UBS Global Wealth Management cautions Chinese stock investors to adopt a defensive stance amidst persistent weak consumption and anticipated market volatility due to impending higher tariffs from Donald Trump.
Eva Lee, head of Greater China equities at the wealth manager, advised in an interview on Bloomberg Television that investors should focus on stocks yielding dividends above 6%, offering a compelling alternative to the 2% government bond yields, with sectors such as banks, utilities, and energy in focus.
Chinese equities experienced a rocky start in 2025, with a 2.9% drop on Thursday marking their worst annual opening in nearly a decade.
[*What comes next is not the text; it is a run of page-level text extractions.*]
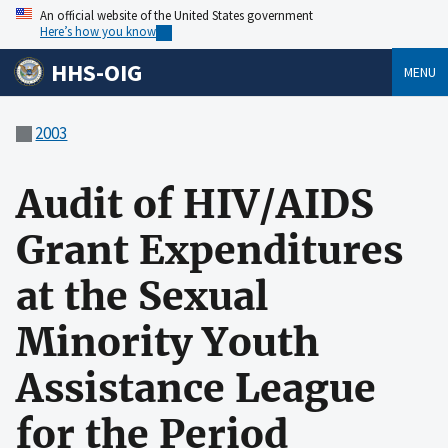
An official website of the United States government
Here’s how you know
HHS-OIG
MENU
2003
Audit of HIV/AIDS
Grant Expenditures
at the Sexual
Minority Youth
Assistance League
for the Period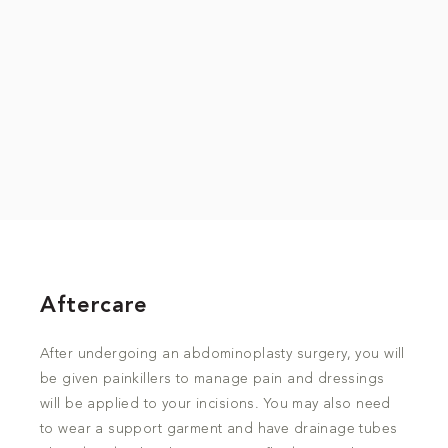
Aftercare
After undergoing an abdominoplasty surgery, you will
be given painkillers to manage pain and dressings
will be applied to your incisions. You may also need
to wear a support garment and have drainage tubes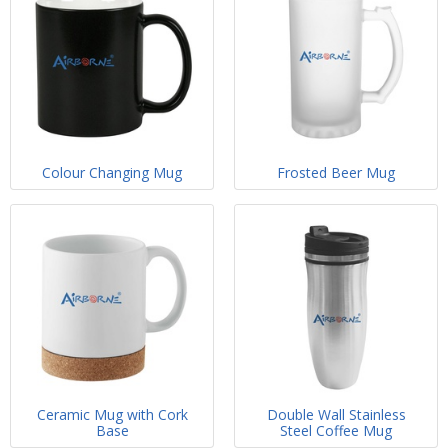
Colour Changing Mug
Frosted Beer Mug
Ceramic Mug with Cork
Double Wall Stainless
Base
Steel Coffee Mug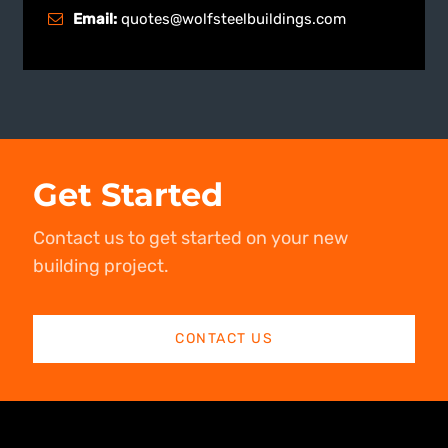
Email:
quotes@wolfsteelbuildings.com
Get Started
Contact us to get started on your new
building project.
CONTACT US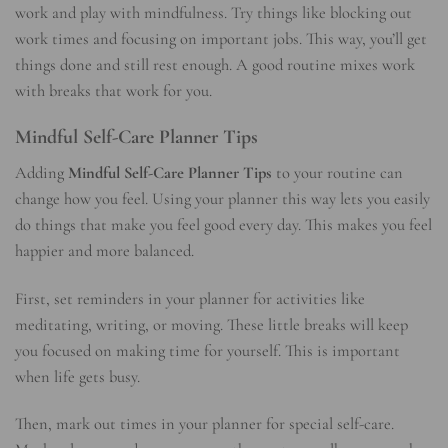
work and play with mindfulness. Try things like blocking out
work times and focusing on important jobs. This way, you’ll get
things done and still rest enough. A good routine mixes work
with breaks that work for you.
Mindful Self-Care Planner Tips
Adding
Mindful Self-Care Planner Tips
to your routine can
change how you feel. Using your planner this way lets you easily
do things that make you feel good every day. This makes you feel
happier and more balanced.
First, set reminders in your planner for activities like
meditating, writing, or moving. These little breaks will keep
you focused on making time for yourself. This is important
when life gets busy.
Then, mark out times in your planner for special self-care.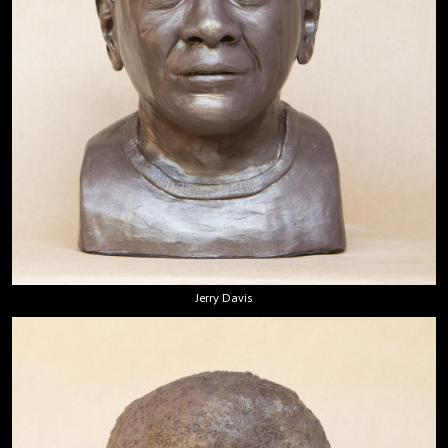
Jerry Davis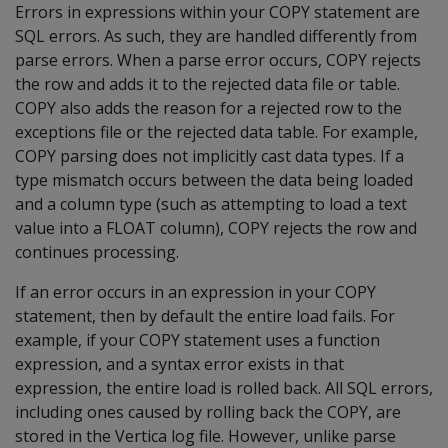
Errors in expressions within your COPY statement are
SQL errors. As such, they are handled differently from
parse errors. When a parse error occurs, COPY rejects
the row and adds it to the rejected data file or table.
COPY also adds the reason for a rejected row to the
exceptions file or the rejected data table. For example,
COPY parsing does not implicitly cast data types. If a
type mismatch occurs between the data being loaded
and a column type (such as attempting to load a text
value into a FLOAT column), COPY rejects the row and
continues processing.
If an error occurs in an expression in your COPY
statement, then by default the entire load fails. For
example, if your COPY statement uses a function
expression, and a syntax error exists in that
expression, the entire load is rolled back. All SQL errors,
including ones caused by rolling back the COPY, are
stored in the Vertica log file. However, unlike parse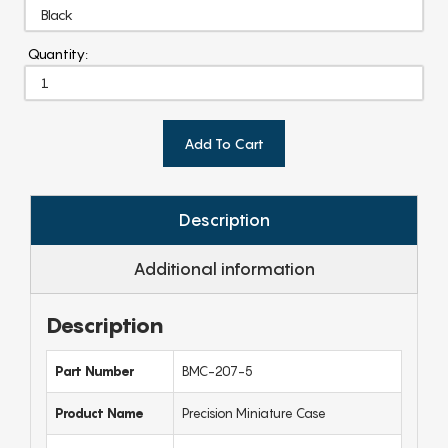
Quantity:
Add To Cart
Description
Additional information
Description
Part Number
BMC-207-5
Product Name
Precision Miniature Case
The CSI 300 Index continued its decline on Friday, reflecting ongoing market jitters.
Despite last year’s government stimulus measures, which have helped stabilize major sell-offs, traders remain on edge due to heightened economic uncertainties in anticipation of US President-elect Trump’s upcoming inauguration later this month.
The world’s second-largest economy has signaled its intention to ramp up fiscal stimulus to counter tariff impacts, yet investors remain concerned over the speed and effectiveness of governmental responses, noted Lee.
On Friday, the Chinese government disclosed plans to issue additional ultra-long special treasury bonds in 2025. These bonds are intended to bolster trade-in programs aimed at consumer products and to fund significant projects.
Meanwhile, amid growing economic concerns and the prospect of further monetary easing, China’s bond yields have continued to decline. The 10-year government bond yield fell below 1.6% on Friday, marking a historic low.